Nikola advertises a battery electric heavy truck with 330 miles of range. Nikola and Volvo seems to still be pretending that they are going to use hydrogen but at the same time they are selling a lot of battery electric at this point and not a whole lot of hydrogen trucks. Mostly ranges are creeping up to the point where drivers must stop to take a break anyway that is long enough to top the battery up. So, the range anxiety argument is simply not there. It's a pure cost driven thing. And it's not like hydrogen fueling is particularly fast or cheap.

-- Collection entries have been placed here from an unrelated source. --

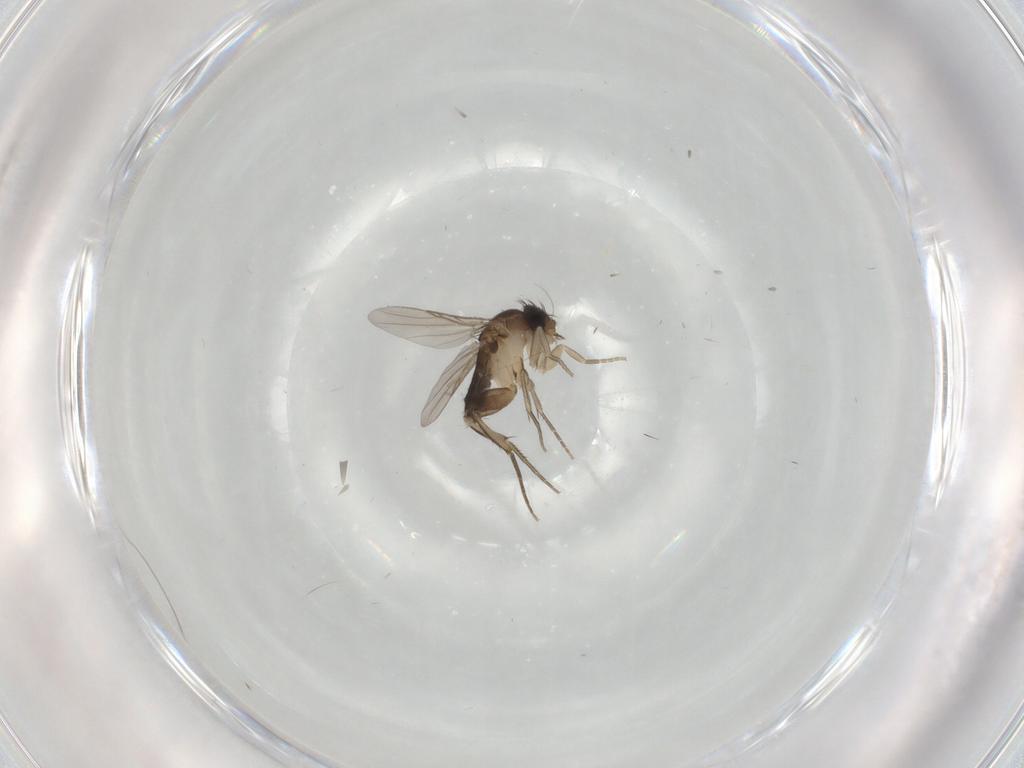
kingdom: Animalia
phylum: Arthropoda
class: Insecta
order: Diptera
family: Phoridae
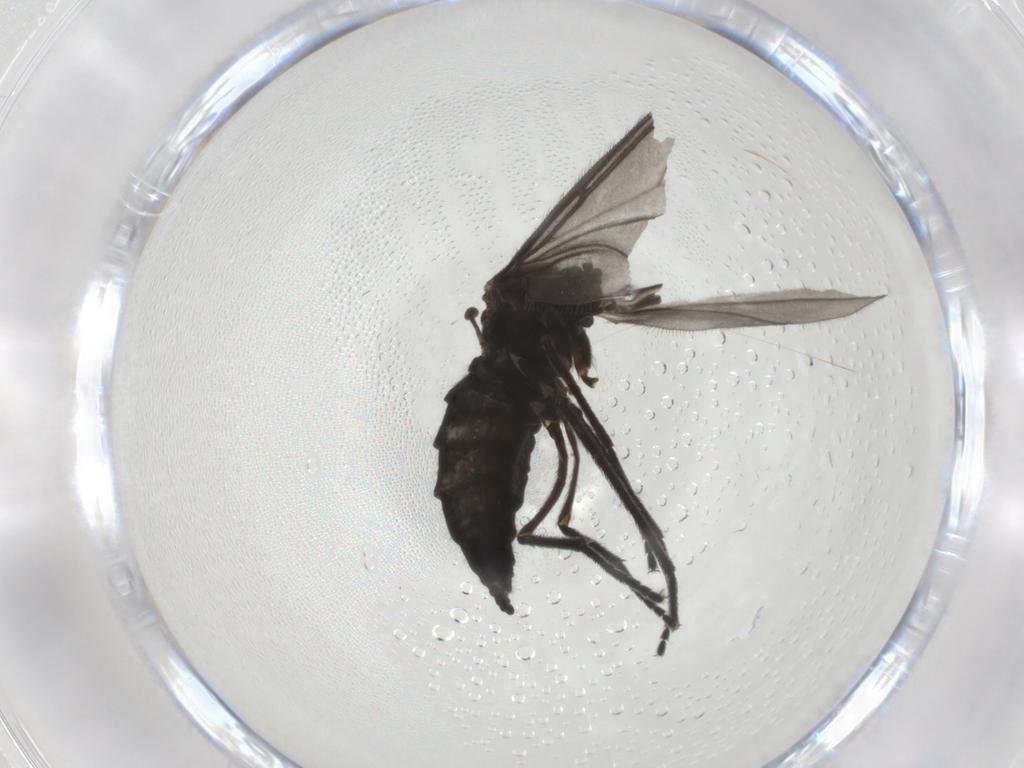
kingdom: Animalia
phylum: Arthropoda
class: Insecta
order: Diptera
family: Sciaridae
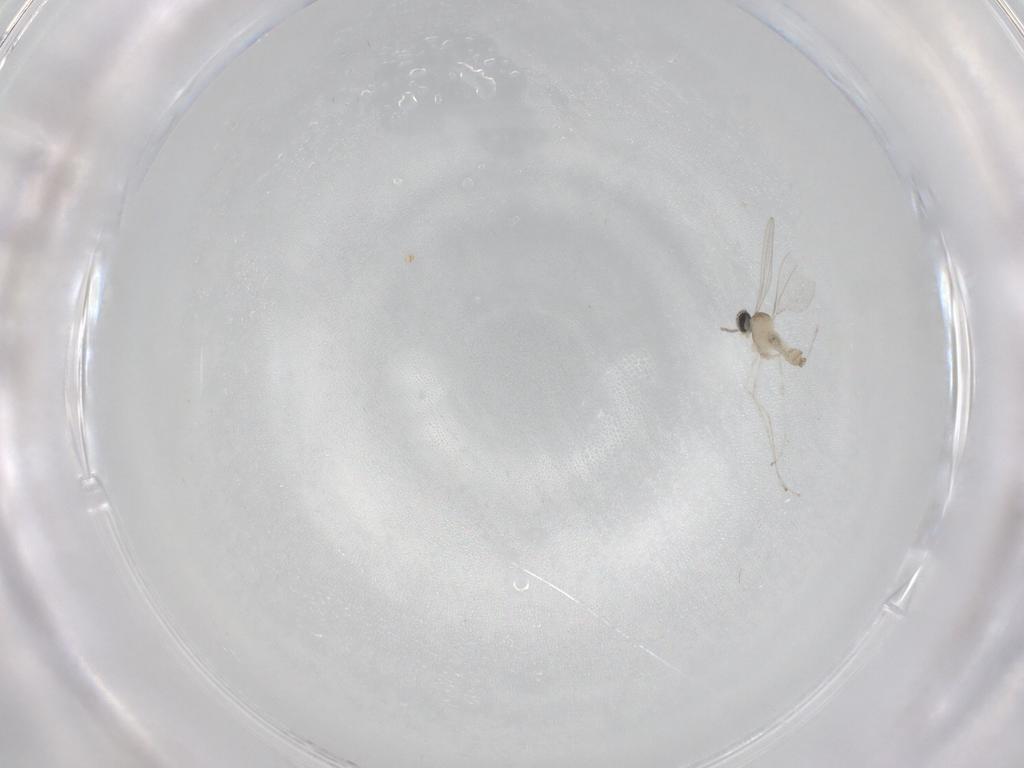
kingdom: Animalia
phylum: Arthropoda
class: Insecta
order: Diptera
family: Cecidomyiidae
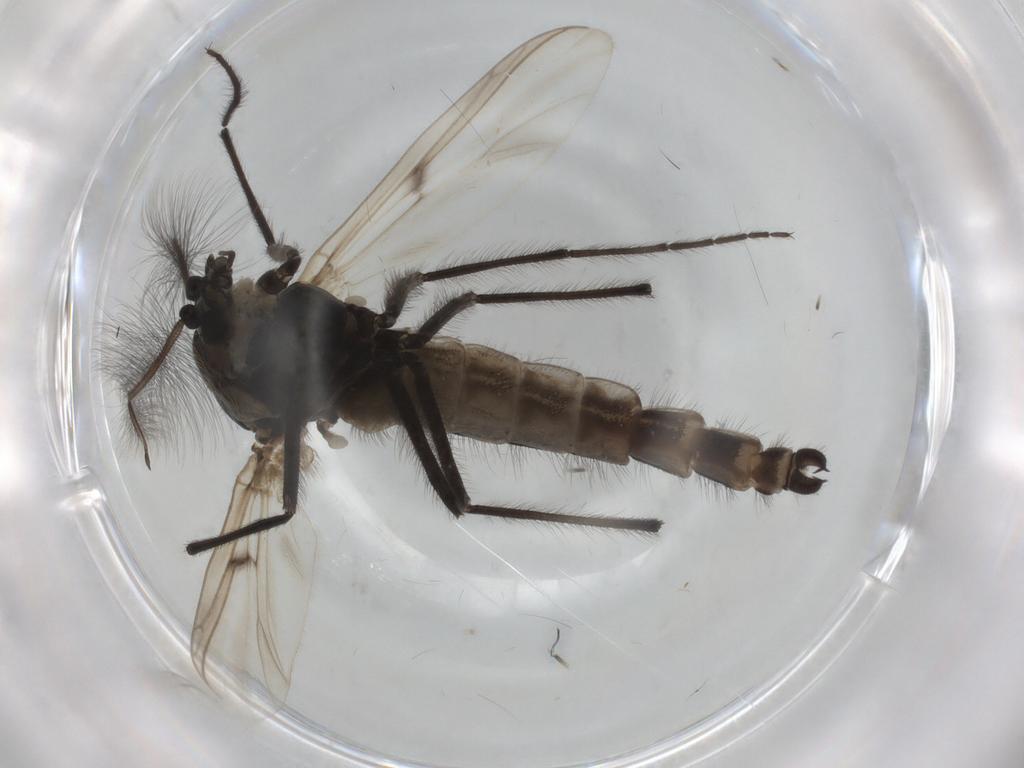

Of course, a lot of companies are opting for shorter range trucks because they are much cheaper and because that suits their needs. Long haul electric trucks are more expensive. Because of the extra batteries. So, yes, the sweet spot of the market is short haul, for now. But there's nothing inherently hard about longer range trucks. It's just a cost and supply chain issue. As battery production scales and prices come down further, we'll see more companies dip their toes into long haul.

Self driving is a thing that multiple electric truck and van companies are talking about at this point as something that they want to do. It's still pretty far out but it's not that much harder than self driving cars. But as I said, the bigger challenge here is simply replacing fleets which is an inherently slow process. But of course that's exactly where the money is going to be for manufacturers.

1 comments

For long range trucks (electric) there could be (in theory) yet another possibility, adding a trailer on the highways.

Not entirely unlike existing multi-trailer (used on some roads in Australia), so called Road Trains, but limited to two trailers, the main one and the battery trailer:

https://en.wikipedia.org/wiki/Road_train

the truck would enter the highway, stop at a service station, add a "powerpack" battery trailer, drive until the next station, swap battery trailer as many times as needed, then leave it at the last service station before destination.